O que fazer: Por favor, responda: segundo a crítica de “Uma Família de Dois”, quantos roteiristas formavam a equipe do filme?
___ Texto selecionado ___
Por Luciana Ramos
No primeiro momento, “Uma Família de Dois” apresenta-se como uma comédia que explora o processo forçado de amadurecimento de um bon vivant, Samuel (Omar Sy). Trabalhando em um resort, ele vivia esquivando-se das responsabilidades em prol da diversão. Um dia, é surpreendido por Kristin (Clémence Poésy), que lhe entrega um bebê nos braços – dizendo ser sua filha – e some. Ele faz de tudo para livrar-se da criança, mas não consegue localizar a mãe. Por necessidade, decide arranjar um emprego estável para criá-la da melhor forma possível.
Oito anos depois, a relação entre pai e filha parece ser a mais simbiótica possível – algo explorado em cenas coordenadas, como as que retratam a rotina matinal ou as passagens de dança. Samuel faz de tudo para ver Gloria (Gloria Colston) feliz, o que inclui escrever e-mails falsos em nome da mãe da menina, que nunca deu notícias. Ao mesmo tempo, permanece de certa forma tão infantil quanto ela. Com o repentino reaparecimento de Kristin, a dinâmica entre os dois será posta à prova e ele terá que lutar para ter Gloria ao seu lado.
O retorno da mãe marca a primeira reviravolta do roteiro e, consequentemente, uma mudança profunda de tom. O que era uma alegre comédia sobre a peculiar relação fraternal caminha lentamente para uma configuração mais dramática, envolvendo batalhas judiciais pela guarda da criança. Devido à fluidez da transição, a trama permanece envolvente, ainda que decaia um pouco em qualidade. Esta é consequência da falta de empatia de Kristin, muito menos desenvolvida do que o protagonista. Diante do abandono inicial, sua motivação parece artificial, o que desequilibra a equação do conflito.
Caso seguisse nessa linha até o término, “Uma Família de Dois” seria plenamente satisfatório, mesmo com pequenos problemas. Porém, a equipe de roteiristas (seis, ao total) não parecia confiar no potencial do seu material e resolveu incutir todos os possíveis clichês nele. No terceiro ato, somos surpreendidos não com uma, mas com duas reviravoltas, que mais uma vez mudam o tom da produção.
___ Trecho dos dados ___
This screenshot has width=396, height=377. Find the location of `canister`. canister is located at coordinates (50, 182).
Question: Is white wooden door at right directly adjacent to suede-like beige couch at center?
___
Resultado da tarefa: Seis roteiristas.